The lunch counter was a nice place to stop for an ice cold Coca-Cola or a hamburger and take a bit of a breather – unless you happened to be black. In those days, dining establishments, water fountains and even elevators were still very separate.
But that changed in 1958 when Clara Luper entered Katz and made her stand. Luper was an Oklahoma City school teacher, and eventually became known as the “mother” of the state’s civil rights movement.
“Mrs. Luper took over the NAACP youth council in 1957 and decided to stage her first sit-in at Katz in August of 1958,” O’Dell says. “There were mixed reactions to the sit-in, with many people of the era very belligerent to the demonstrators.”

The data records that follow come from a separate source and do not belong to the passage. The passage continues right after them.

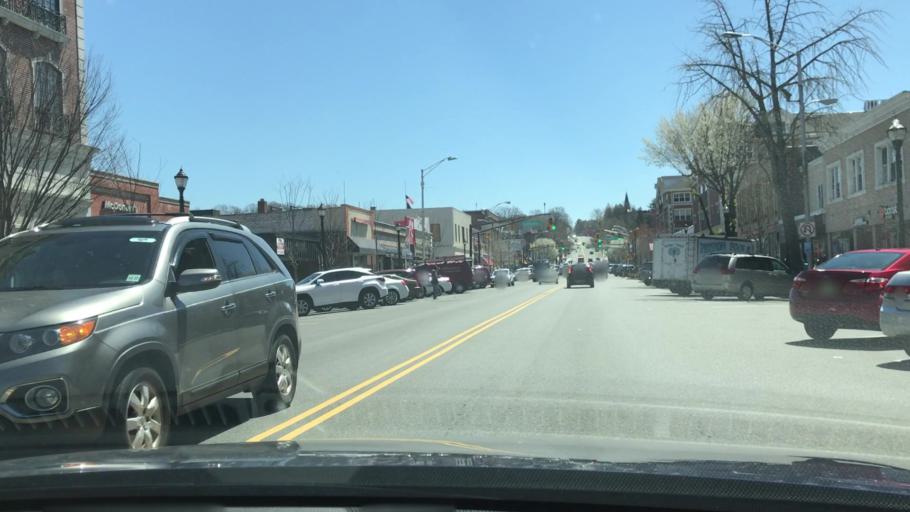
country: US
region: New Jersey
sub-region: Bergen County
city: Englewood
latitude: 40.8953
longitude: -73.9773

When Luper and her young entourage sat down at the Katz lunch counter, they were promptly denied service. So they sat, hour after hour, and returned the next day. Eventually, Katz’s management relented, and some white customers offered to buy lunch for the polite young crowd. The sit-in prompted Katz to change its segregation policy – not just in Oklahoma, but in other states, as well.
“That was the precursor to other civil rights demonstrations that occurred in the 1960s,” O’Dell says. “Clara Luper led protests against other segregation policies, including Doe Doe Park in Lawton in 1966, and helped with Oklahoma City’s sanitation strike in 1969.”
The Katz store in Oklahoma City eventually was demolished as part of the Urban Renewal efforts in the 1960s and 1970s, but holds a unique place in the city’s struggle for civil rights.
“Oklahoma City desegregated very quickly,” O’Dell says. “The Katz protests were peaceful, and much less violent than most southern cities. But Katz was really the beginning.”